◆ TASK GOAL ◆
Copy out every line of the data that has the word "lines" somewhere in it.

◆ INPUT MATERIAL ◆

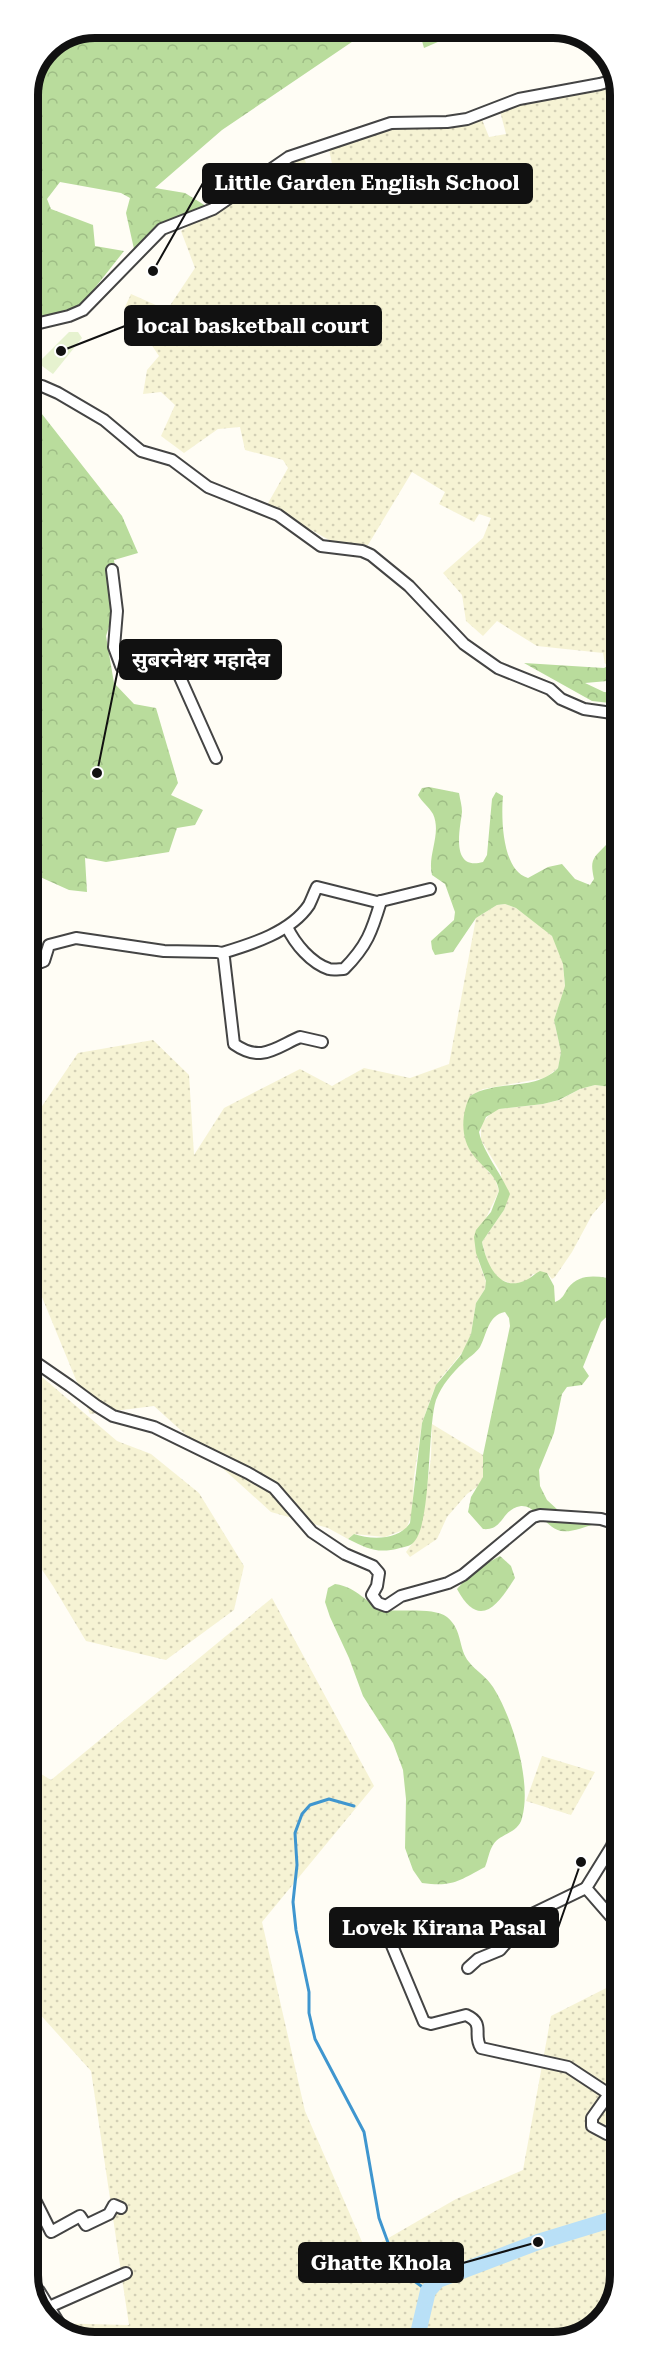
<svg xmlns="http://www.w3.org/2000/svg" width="647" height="2370" font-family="'Roboto Serif','Noto Sans Devanagari',serif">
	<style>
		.farmland { fill: url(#farmland-dots) }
		.forest { fill: url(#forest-crowns) }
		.pitch { fill: #e6f2cf }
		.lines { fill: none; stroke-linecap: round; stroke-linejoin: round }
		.stream { stroke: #3f96cf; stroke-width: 3 }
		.river { stroke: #b9e0f7; stroke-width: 16 }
		.minor-casing { stroke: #444; stroke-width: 14 }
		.minor { stroke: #fff; stroke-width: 10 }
		.rim { fill: none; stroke: #111; stroke-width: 8 }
		.leader { fill: none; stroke: #111; stroke-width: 2 }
		.callout-dot { fill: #111; stroke: #fff; stroke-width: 2 }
		.callout { fill: #111; stroke: #111; stroke-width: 2 }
		.callout-label { font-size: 21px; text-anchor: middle; font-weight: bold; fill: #fff }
	</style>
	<defs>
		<pattern id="farmland-dots" width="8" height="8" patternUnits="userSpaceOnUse" patternTransform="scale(1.5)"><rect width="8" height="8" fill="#f6f3d4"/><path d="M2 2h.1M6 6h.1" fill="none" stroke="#d2cfb5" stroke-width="1.8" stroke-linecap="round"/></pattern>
		<pattern id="forest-crowns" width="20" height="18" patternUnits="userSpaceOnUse" patternTransform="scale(1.5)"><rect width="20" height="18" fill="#b9dc9c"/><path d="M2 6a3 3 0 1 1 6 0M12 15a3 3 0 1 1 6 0" fill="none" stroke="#9ebc85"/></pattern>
	</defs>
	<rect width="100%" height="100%" fill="#fffdf5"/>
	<g class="farmland">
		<polygon points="619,84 619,657 605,664 603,653 537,646 497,621 483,636 466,621 462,595 443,573 483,538 491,518 479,514 474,522 439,504 445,492 412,472 368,545 331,541 267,505 288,468 283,460 245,450 240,427 218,429 184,453 161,436 175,405 161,392 143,394 147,370 159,356 149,341 153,331 125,307 131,294 167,310 195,268 181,231 303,155 312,179 334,173 328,145 381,129 481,117 489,137 506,134 500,111 530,100"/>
		<polygon points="505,904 516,908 540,926 552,936 559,949 563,964 565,987 554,1020 561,1052 558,1068 545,1078 483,1089 470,1096 488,1172 494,1176 499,1191 486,1218 478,1260 486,1282 485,1289 476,1303 471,1334 465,1349 440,1379 433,1392 422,1423 414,1477 412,1515 406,1529 385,1537 354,1534 348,1539 328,1528 271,1512 154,1406 90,1414 28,1263 28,1131 30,1124 78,1053 153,1040 189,1075 194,1155 224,1108 300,1069 332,1086 364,1068 410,1078 449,1064 476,918 497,905"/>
		<polygon points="595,1085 619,1088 619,1189 610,1194 592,1215 572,1252 555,1277 552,1279 547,1273 533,1274 527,1281 513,1284 499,1279 488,1265 482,1242 504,1210 501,1173 481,1140 481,1124 492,1112 499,1109 543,1104 560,1100 580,1089"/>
		<polygon points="28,1365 117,1441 151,1454 199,1493 244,1566 234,1610 166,1660 86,1641 53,1586 28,1549"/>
		<polygon points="432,1424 483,1455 483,1477 480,1485 467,1494 447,1517 437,1539 410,1557 406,1552 416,1538 424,1507 431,1458"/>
		<polygon points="272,1598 374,1786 262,1922 305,2111 366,2251 456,2199 523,2170 551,2016 620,1981 620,2276 606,2317 566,2342 90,2343 50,2326 48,2323 129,2325 91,2071 28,2001 28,1766 51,1780"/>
		<polygon points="542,1756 595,1772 571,1815 526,1801"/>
	</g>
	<g class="forest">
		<polygon points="95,27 374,27 222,130 155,188 185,193 206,206 160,226 134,249 126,213 130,198 121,193 60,182 47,199 51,209 93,225 95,246 124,251 83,303 70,312 27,319 27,94 47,47"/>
		<polygon points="418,27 446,27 447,38 424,48"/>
		<polygon points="27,395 122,516 138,553 114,560 118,598 106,636 114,683 134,704 156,708 178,783 171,795 203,810 195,825 177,828 169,852 106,862 85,858 87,892 69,890 29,872 27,869"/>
		<polygon points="619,660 619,680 585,683 604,692 619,693 619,704 592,701 524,663 604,668"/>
		<path d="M429,787l30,6c1,6 3,13 3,19 -2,17 -12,59 21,50l4,-7 5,-56 4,-7 7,4c-2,22 -1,75 25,82l20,-11 14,-3 13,15 15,6 4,-6c-4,-19 -2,-20 12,-34l7,1 4,7 2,23v135l-3,17 3,2v58l-24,-3 -15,4 -21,11 -16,4 -44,5 -13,8 -7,15c4,20 22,41 31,62l-6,16 -22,32c4,20 16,50 42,39 6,-2 10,-7 16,-10l7,2 7,13 1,16c8,-3 9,-8 13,-14 13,-17 33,-11 51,-8v25l-18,17 -18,45 6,9 -7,9 -15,2 -5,7 -8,39 -15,37 1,16 7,14 12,11 39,12c-11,3 -26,10 -37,8 -15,-3 -25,-26 -40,-25 -20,3 -17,25 -38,23l-15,-17 3,-15 12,-20v-22l27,-129 -1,-8 -4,-6c-17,3 -18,22 -25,35 -4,6 -12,11 -17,16 -11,10 -21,22 -27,37 -9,28 -4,126 -23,143 -3,3 -9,4 -13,5 -22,6 -32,1 -52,-9l6,-5c18,6 45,6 56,-11l12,-100 14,-38 25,-30 10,-21 5,-31 9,-14 1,-8 -10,-28 -2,-16 2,-7 15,-18 8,-21c-2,-16 -16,-23 -25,-35 -14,-16 -13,-42 -4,-60 27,-17 65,-4 88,-28l3,-16 -7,-32 11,-34 -2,-22 -11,-28 -36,-28 -11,-4 -8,1 -21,13 -23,34 -18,3 -3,-6 -1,-8 23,-21 1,-8 -10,-28 -13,-9c-5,-20 10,-41 1,-61 -4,-7 -11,-12 -15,-19l4,-7z"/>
		<path d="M500,1556l11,10 4,12c-16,25 -35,54 -58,11l16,-18z"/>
		<path d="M335,1584c25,4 29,19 49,26 17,2 50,-3 63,7 16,13 11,32 22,45 7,9 17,14 24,25 20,31 39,96 29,131 -4,16 -22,15 -29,27 -4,6 -5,15 -8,22 -27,14 -31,20 -63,16l-9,-13 -8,-22 1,-49 -3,-29 -10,-27 -30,-47 -14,-38 -19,-41 -5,-15 3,-14z"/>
	</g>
	<polygon class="pitch" points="69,332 78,332 82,338 53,374 38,363"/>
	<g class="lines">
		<polyline class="stream" points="354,1806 329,1799 310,1805 302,1814 295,1833 297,1865 293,1902 296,1930 309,1992 309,2013 315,2039 364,2132 379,2218 390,2248 406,2275 428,2291"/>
		<polyline class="river" points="416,2342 428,2291 438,2280 538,2242 620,2217"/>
		<defs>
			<g id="minor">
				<polyline points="27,326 69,316 83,310 162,229 213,209 289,157 391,123 447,122 467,119 519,99 600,84 617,79"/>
				<polyline points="27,385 42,386 58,393 104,420 141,451 172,460 208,487 278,515 321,546 362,551 371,555 409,586 464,644 498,668 550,689 561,699 584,709 619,714"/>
				<path d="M112,570l5,41 -3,36 7,19c17,0 32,-12 49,-11l46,103"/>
				<path d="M287,927c8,17 24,36 42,42 4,1 11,0 15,0 23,-23 28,-38 37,-68"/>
				<path d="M222,953c30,-9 69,-21 87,-48 3,-6 5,-12 8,-18l60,15 53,-13"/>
				<path d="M28,967l16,-6 5,-16 27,-7 88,13 53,1 5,1 2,5 10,86c27,19 41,4 66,-7l22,5"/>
				<polyline points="28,1357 70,1386 97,1406 113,1416 154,1427 248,1473 274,1488 312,1532 345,1554 373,1566 379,1573 377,1586 372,1595 378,1603 386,1606 401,1596 448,1583 463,1575 533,1517 540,1515 601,1519 620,1525"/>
				<polyline points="620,1816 612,1846 586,1888 620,1927"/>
				<path d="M388,1936l36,86 7,2 35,-9c20,9 6,19 15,33l87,19 41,27 -17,24v8l15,8 13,1"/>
				<polyline points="468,1968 478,1959 500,1950 530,1915 586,1888"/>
				<polyline points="28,2206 36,2202 51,2232 80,2216 86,2225 109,2214 114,2205 121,2208"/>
				<polyline points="28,2280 39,2291 65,2333"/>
				<polyline points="49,2307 126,2273"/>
			</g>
		</defs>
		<use href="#minor" class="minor-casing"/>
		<use href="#minor" class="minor"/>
	</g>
	<path d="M0 0H647V2370H0ZM95 38H553A57 57 0 0 1 610 95V2275A57 57 0 0 1 553 2332H95A57 57 0 0 1 38 2275V95A57 57 0 0 1 95 38Z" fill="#fff" fill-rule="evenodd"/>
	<path class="rim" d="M95 38H553A57 57 0 0 1 610 95V2275A57 57 0 0 1 553 2332H95A57 57 0 0 1 38 2275V95A57 57 0 0 1 95 38Z"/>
	<path class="leader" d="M153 271L203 183M61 351L125 326M97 773L120 659M581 1862L558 1928M538 2242L463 2263"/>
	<g class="callout-dot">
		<circle cx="153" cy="271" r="6"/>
		<circle cx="61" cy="351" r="6"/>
		<circle cx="97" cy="773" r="6"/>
		<circle cx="581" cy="1862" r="6"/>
		<circle cx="538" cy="2242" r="6"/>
	</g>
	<g class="callout">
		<rect x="203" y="164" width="329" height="39" rx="6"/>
		<rect x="125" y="306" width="256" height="39" rx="6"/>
		<rect x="120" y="640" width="161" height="39" rx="6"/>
		<rect x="330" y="1908" width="228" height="39" rx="6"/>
		<rect x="299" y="2243" width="164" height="39" rx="6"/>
	</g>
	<g class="callout-label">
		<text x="367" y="190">Little Garden English School</text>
		<text x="253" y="333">local basketball court</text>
		<text x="201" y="667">सुबरनेश्वर महादेव</text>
		<text x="444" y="1935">Lovek Kirana Pasal</text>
		<text x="381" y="2270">Ghatte Khola</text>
	</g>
</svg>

◆ SOLUTION TO THE PROBLEM ◆
		.lines { fill: none; stroke-linecap: round; stroke-linejoin: round }
	<g class="lines">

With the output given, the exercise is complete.